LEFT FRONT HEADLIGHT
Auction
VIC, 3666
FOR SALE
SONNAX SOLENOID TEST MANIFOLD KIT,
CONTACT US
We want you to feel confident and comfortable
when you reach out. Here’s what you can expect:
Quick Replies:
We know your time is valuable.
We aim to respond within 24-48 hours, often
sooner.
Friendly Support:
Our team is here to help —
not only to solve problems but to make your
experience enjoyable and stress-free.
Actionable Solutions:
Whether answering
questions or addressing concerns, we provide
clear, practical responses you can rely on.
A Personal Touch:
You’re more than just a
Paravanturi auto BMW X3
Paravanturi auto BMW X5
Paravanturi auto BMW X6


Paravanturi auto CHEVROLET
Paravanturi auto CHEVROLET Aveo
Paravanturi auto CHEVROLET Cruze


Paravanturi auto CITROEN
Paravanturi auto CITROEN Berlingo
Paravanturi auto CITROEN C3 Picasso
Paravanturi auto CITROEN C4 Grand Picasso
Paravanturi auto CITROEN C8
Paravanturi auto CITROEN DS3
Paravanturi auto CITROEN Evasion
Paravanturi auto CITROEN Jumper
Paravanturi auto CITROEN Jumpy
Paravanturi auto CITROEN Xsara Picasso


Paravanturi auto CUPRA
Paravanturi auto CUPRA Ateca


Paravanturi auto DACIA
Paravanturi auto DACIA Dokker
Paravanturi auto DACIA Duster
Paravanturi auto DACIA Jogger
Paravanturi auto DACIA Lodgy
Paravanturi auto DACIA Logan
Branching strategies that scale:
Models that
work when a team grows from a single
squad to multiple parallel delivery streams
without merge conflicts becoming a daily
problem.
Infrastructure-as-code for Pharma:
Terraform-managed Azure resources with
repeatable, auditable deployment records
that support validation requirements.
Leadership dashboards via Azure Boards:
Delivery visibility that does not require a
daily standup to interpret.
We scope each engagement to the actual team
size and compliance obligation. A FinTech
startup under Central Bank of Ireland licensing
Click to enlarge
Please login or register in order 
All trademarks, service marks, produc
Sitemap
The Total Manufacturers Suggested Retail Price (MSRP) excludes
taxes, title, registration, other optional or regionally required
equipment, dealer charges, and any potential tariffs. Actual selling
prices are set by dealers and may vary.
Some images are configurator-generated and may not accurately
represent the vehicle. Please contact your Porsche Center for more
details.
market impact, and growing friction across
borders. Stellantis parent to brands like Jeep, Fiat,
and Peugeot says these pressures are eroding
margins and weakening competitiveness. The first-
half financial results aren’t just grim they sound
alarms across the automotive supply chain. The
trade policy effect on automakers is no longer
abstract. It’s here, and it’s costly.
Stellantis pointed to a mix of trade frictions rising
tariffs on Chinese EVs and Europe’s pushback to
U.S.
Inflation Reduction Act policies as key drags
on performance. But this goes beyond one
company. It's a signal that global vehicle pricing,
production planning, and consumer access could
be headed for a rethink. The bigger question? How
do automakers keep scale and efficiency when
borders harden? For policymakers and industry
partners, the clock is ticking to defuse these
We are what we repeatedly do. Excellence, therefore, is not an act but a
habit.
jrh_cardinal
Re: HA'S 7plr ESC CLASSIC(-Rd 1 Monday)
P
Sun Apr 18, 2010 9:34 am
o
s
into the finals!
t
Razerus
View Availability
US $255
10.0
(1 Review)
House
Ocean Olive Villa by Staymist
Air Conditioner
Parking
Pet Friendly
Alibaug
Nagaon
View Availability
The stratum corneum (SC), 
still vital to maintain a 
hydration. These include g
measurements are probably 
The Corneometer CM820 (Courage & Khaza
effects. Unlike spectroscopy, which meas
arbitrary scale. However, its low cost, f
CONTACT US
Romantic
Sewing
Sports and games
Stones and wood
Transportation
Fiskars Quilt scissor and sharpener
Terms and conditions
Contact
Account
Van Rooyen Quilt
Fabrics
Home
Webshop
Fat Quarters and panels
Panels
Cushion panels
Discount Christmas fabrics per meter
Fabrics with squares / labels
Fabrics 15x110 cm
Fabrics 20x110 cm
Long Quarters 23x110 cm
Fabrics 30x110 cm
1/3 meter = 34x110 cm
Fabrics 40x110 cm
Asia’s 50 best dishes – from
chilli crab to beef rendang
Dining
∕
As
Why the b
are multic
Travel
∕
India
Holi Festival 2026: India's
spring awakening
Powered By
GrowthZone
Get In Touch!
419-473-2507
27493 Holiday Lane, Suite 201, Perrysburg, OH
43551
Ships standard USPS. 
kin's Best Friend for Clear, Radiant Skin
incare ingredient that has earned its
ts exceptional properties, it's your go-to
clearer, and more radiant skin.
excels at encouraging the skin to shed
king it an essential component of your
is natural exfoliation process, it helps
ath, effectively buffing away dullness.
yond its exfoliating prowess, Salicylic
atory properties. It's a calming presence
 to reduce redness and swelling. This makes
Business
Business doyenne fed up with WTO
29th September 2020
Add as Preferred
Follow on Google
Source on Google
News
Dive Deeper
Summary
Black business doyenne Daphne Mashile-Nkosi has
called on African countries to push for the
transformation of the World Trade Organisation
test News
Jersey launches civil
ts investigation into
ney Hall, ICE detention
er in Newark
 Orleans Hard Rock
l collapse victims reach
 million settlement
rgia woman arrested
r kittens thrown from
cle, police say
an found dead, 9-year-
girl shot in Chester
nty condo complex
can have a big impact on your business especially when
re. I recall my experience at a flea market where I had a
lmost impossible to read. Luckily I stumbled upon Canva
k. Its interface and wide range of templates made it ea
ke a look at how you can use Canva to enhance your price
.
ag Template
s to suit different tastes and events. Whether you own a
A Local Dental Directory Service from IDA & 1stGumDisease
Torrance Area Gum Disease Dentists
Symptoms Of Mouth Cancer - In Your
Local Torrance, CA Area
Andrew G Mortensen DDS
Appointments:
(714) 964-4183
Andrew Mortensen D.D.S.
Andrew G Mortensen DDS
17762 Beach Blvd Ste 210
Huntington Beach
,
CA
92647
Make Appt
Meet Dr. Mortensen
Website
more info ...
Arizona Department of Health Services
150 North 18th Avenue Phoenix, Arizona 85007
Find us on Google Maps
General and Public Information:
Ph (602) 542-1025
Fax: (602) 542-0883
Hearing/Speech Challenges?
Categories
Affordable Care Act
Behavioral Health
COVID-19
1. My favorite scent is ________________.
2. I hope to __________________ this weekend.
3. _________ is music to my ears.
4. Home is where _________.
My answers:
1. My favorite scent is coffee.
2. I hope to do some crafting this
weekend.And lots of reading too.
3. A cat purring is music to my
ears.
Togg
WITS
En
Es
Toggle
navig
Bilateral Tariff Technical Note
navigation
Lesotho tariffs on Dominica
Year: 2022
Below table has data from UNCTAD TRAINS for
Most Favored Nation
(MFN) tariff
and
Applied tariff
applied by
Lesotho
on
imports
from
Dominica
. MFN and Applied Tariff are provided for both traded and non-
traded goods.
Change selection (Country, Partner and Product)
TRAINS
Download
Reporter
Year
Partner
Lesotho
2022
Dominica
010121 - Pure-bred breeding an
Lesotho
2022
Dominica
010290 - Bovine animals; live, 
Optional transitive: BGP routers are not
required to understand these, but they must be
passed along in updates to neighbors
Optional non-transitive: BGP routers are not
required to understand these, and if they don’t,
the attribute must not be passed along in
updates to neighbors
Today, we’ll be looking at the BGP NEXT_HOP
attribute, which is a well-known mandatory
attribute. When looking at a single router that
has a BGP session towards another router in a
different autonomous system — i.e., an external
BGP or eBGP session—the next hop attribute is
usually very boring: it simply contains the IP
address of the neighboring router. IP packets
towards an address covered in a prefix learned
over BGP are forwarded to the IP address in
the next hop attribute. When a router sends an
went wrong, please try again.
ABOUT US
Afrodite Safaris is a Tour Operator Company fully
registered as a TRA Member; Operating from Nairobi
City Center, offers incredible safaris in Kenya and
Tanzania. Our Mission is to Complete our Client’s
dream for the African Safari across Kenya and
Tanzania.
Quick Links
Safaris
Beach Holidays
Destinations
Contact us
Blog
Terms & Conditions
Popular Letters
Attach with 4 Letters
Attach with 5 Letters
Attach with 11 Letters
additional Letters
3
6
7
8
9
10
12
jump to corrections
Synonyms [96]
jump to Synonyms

## Problem to solve
Using the material above, filter for lines holding "just" and copy each one.

## Problem solution
You’re more than just a
half financial results aren’t just grim they sound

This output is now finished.